Cold War narratives emphasised Soviets hopes for a communist government in Portugal after the Carnation Revolution in 1974 and pointed to the fear in the West of major Soviet financial aid to the PCP as evidence of that. This article has sought to revise this narrative. During the period of transition, Eastern Bloc countries, including Czechoslovakia, observed the political tension with concern. Despite early hopes they quickly came to realise that Portugal would never adopt state socialism, and accepted the democratisation process. Financial and material support was offered to the PCP sufficient only to maintain the pretence of a socialist future; in fact such funding was deliberately limited.Footnote 115 As the PCP lost its relevance in the Portuguese parliamentary system the Czechoslovaks and Soviets instead concentrated on the development of ‘progressive’ regimes in Africa, such as the former Portuguese colony in Angola, where opportunities for Czechoslovak industry and consumer goods lay. Further support for the PCP in Portugal was then limited to minor forms of practical aid, such as assistance for newly created agricultural cooperatives or scholarships for leftist students to study in Czechoslovak universities.
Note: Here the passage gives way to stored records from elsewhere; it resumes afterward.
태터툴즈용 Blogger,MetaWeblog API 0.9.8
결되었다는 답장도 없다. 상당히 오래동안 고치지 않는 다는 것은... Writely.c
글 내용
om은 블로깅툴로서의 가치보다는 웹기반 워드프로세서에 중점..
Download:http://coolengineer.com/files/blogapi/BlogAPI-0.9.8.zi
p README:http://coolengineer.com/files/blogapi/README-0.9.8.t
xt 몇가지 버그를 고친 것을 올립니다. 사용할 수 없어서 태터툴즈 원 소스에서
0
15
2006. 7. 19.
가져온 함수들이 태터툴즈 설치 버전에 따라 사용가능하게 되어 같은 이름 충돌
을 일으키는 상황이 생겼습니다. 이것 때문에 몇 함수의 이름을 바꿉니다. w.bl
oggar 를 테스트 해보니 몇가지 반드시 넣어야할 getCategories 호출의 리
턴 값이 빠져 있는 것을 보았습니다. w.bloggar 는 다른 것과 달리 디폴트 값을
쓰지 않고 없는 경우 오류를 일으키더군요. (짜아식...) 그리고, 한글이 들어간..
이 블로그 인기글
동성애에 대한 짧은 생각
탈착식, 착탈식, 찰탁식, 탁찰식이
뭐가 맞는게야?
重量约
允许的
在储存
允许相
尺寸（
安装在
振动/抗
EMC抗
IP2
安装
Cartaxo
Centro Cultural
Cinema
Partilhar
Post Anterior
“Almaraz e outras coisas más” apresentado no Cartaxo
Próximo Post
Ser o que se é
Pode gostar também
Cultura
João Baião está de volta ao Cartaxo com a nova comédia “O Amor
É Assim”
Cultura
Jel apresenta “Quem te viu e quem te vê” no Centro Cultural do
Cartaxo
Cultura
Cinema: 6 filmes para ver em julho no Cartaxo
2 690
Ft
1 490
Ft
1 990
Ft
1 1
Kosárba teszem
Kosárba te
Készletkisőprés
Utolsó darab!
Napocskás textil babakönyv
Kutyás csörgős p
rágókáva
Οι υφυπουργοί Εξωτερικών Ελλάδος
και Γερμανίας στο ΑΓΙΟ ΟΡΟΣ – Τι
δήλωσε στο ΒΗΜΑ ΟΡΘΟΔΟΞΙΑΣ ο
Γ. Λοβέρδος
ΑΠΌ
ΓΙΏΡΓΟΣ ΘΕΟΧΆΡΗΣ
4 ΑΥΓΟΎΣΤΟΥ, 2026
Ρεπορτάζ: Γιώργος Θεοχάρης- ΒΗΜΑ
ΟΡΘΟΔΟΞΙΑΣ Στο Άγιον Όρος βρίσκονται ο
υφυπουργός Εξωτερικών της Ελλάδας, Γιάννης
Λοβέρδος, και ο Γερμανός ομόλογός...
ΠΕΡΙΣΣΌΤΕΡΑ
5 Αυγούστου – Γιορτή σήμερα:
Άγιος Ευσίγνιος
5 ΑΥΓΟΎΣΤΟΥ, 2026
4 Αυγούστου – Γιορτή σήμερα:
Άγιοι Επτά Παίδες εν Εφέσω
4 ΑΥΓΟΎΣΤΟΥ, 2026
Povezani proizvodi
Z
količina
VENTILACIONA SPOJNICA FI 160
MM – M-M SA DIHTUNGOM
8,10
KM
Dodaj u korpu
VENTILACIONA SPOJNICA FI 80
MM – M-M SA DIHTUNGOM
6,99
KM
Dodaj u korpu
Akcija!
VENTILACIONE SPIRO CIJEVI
Despite the criticism regarding Charter 77 and a diplomatic incident in the early 1980s, official relations between Portugal and Czechoslovakia gradually developed, thanks to the socialist government in Lisbon.Footnote 116 Just like their Spanish socialist counterparts, Portuguese governments prioritised better relations with the Eastern Bloc over support for dissidents. Czechoslovak communists were interested in Portugal as a market and did not question the results of the Portuguese democratic transition. As a result, contacts between Lisbon and Prague achieved a level of maturity even before the Czechoslovak Velvet Revolution in November 1989. November ’89 itself is often described within the framework of the friendship between Soares and Havel, but it was the Velvet Revolution that brought both men together. This was in large part due to a group of young Portuguese activists who came to Czechoslovakia to re-enact symbolically their own country's Carnation Revolution – by supporting the student demonstrations in Prague.